Par exemple, si la mélancolie est due au flegme (ce qui est relativement moins fréquent), elle engendre des symptômes moins violents et une sorte de stupidité, ou douleur sans passion ; les personnes flegmatiques, dit Savonarole, ont l’air endormi, elles sont indolentes, froides, lentes, stupides, pareilles à des ânes ; Mélanchthon parle d’asiniam melancholiam, elles pleurent souvent et prennent plaisir à se tenir près de l’eau, des étangs, des rivières, elles aiment pêcher et chasser les oiseaux, &c.

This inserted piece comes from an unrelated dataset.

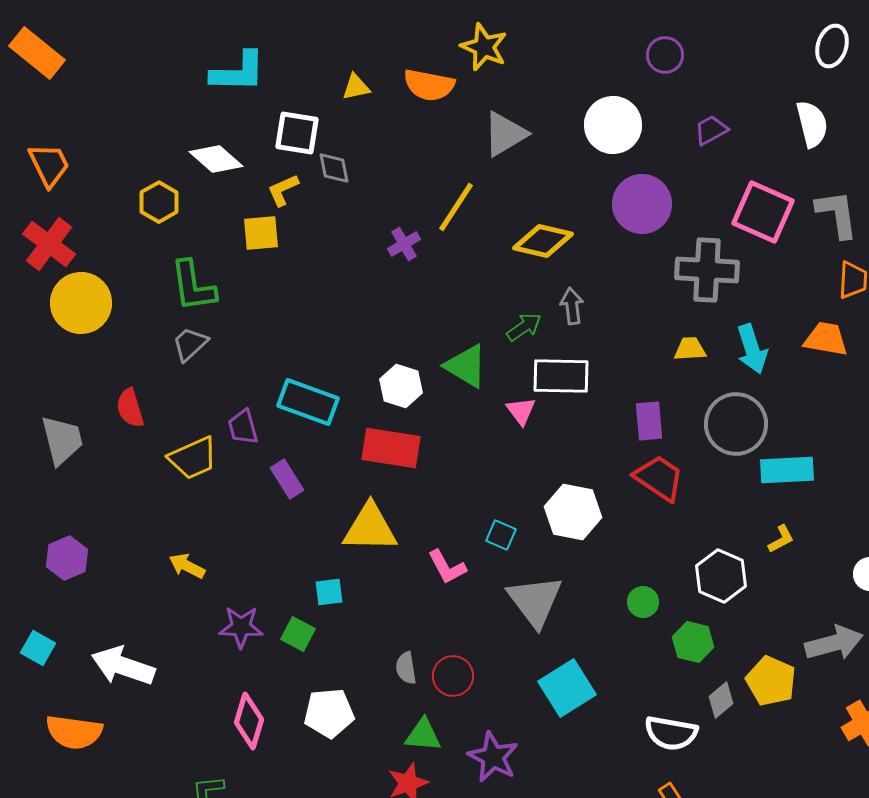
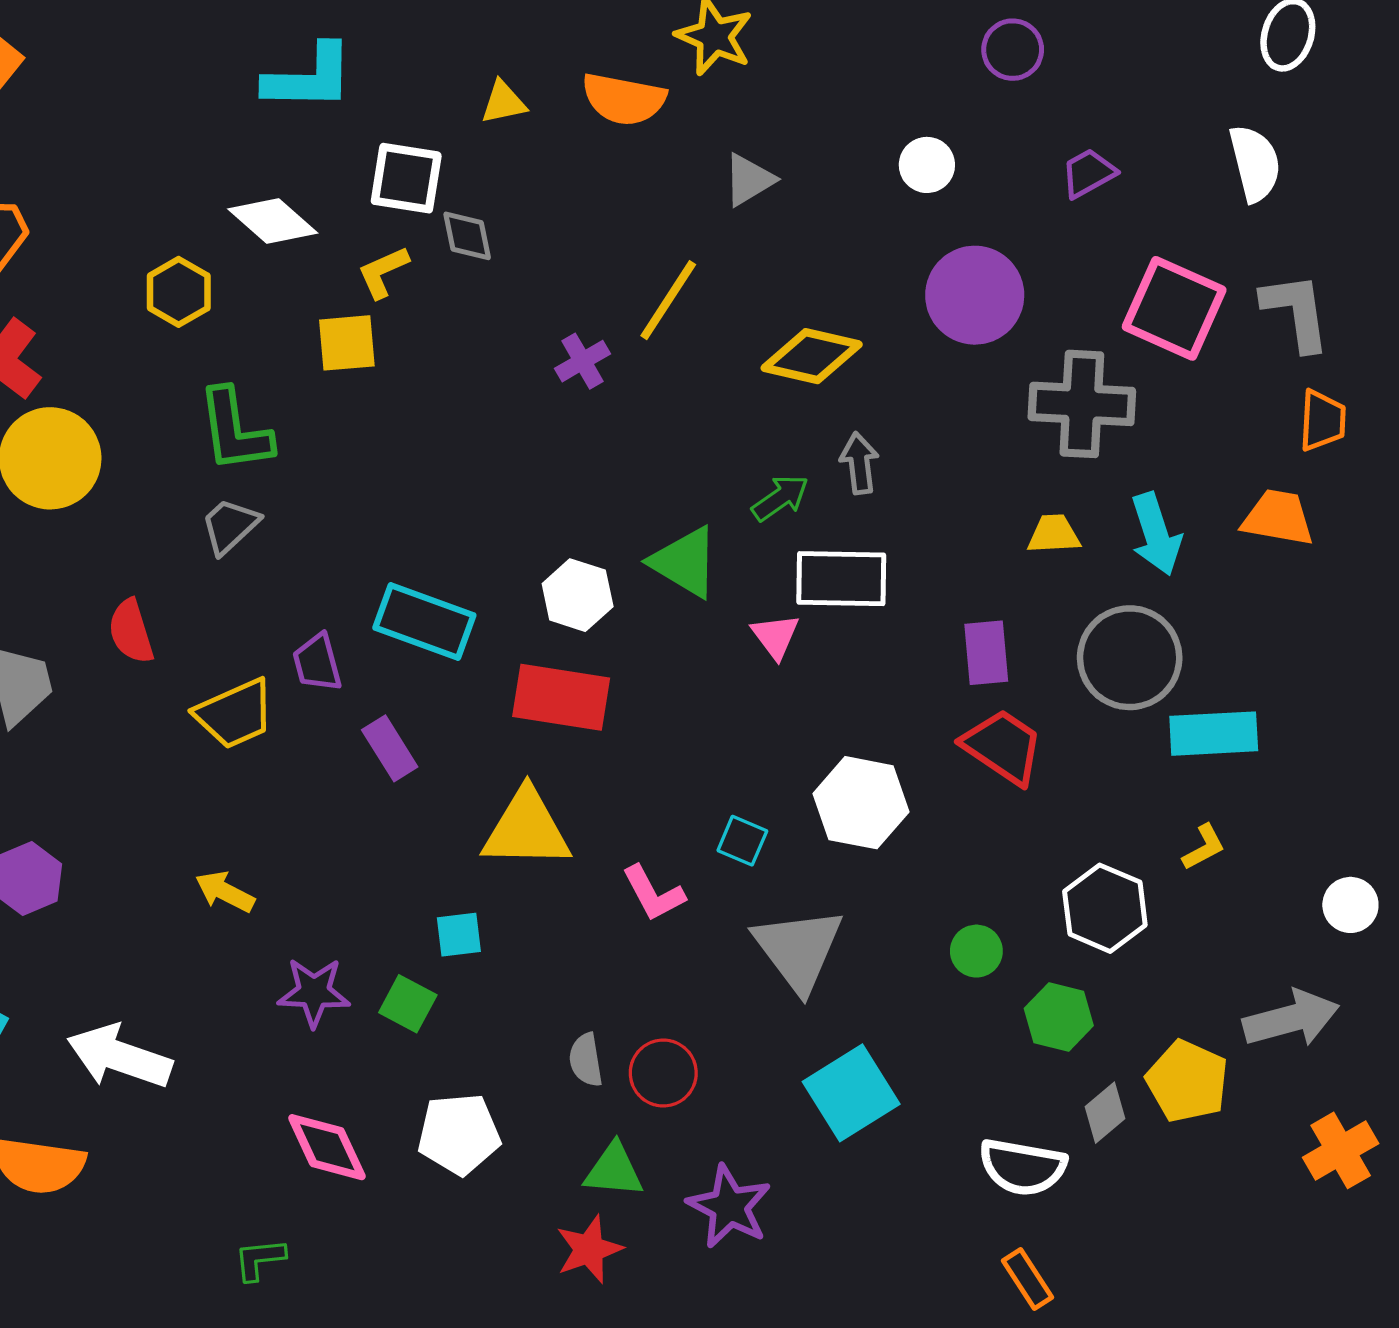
white circle: (613, 125) -> (927, 165), size x0.6
gray triangle: (505, 134) -> (749, 180), size x0.7
pink diamond: (249, 721) -> (327, 1147), turned -42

Elles ont le teint pâle, sont paresseuses, s’endorment facilement, se sentent lourdes, souffrent souvent de migraines, méditent sans cesse & se parlent à elles-mêmes; elles rêvent d’eau, qu’elles sont sur le point de se noyer et redoutent intensément ces choses-là. Ces gens-là sont plus corpulents que les mélancoliques d’autres types, plus pâles, ont le teint brouillé, crachent souvent, ils sont endormis, plus sujets aux écoulements muqueux que les autres et ont toujours le regard baissé. Hercule de Saxonie avait une patiente de ce genre, une veuve vénitienne qui était grosse et toujours somnolente, et Cristóbal de Vega soignait lui aussi un patient flegmatique. Si cette maladie devient chronique et violente, les symptômes en sont plus visibles, ces personnes sont évidemment insensées & tous leurs gestes, leurs actions, leurs paroles les ridiculisent aux yeux des autres ; elles imaginent des choses impossibles, comme ce patient de Cristóbal de Vega, qui se prenait pour un tonneau de vin et ce Siennois qui avait décidé de ne plus pisser de crainte de noyer toute la ville.

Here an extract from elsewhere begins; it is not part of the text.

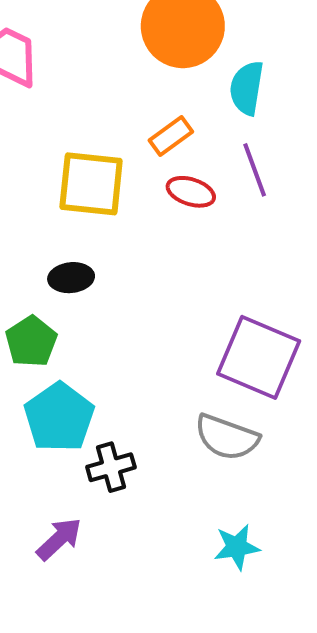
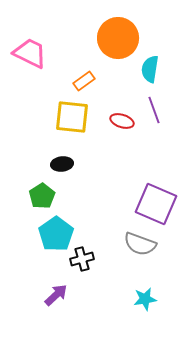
orange rectangle: (171, 136) -> (84, 81), moved

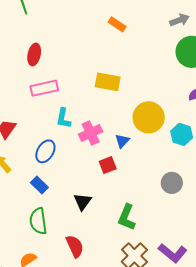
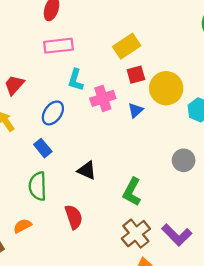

Robert Burton, The Anatomy of Melancholy, What it is: With all the Kinds, Causes, Symptomes, Prognostickes, and Several Cures of it. In Three Maine Partitions with their several Sections, Members, and Subsections. Philosophically, Medicinally, Historically, Opened and Cut Up, 1621 ; L'Anatomie de la mélancolie, traduit de l'anglais par Bernard Hoepffner, éditions José Corti, 2000, nouvelle édition 2004.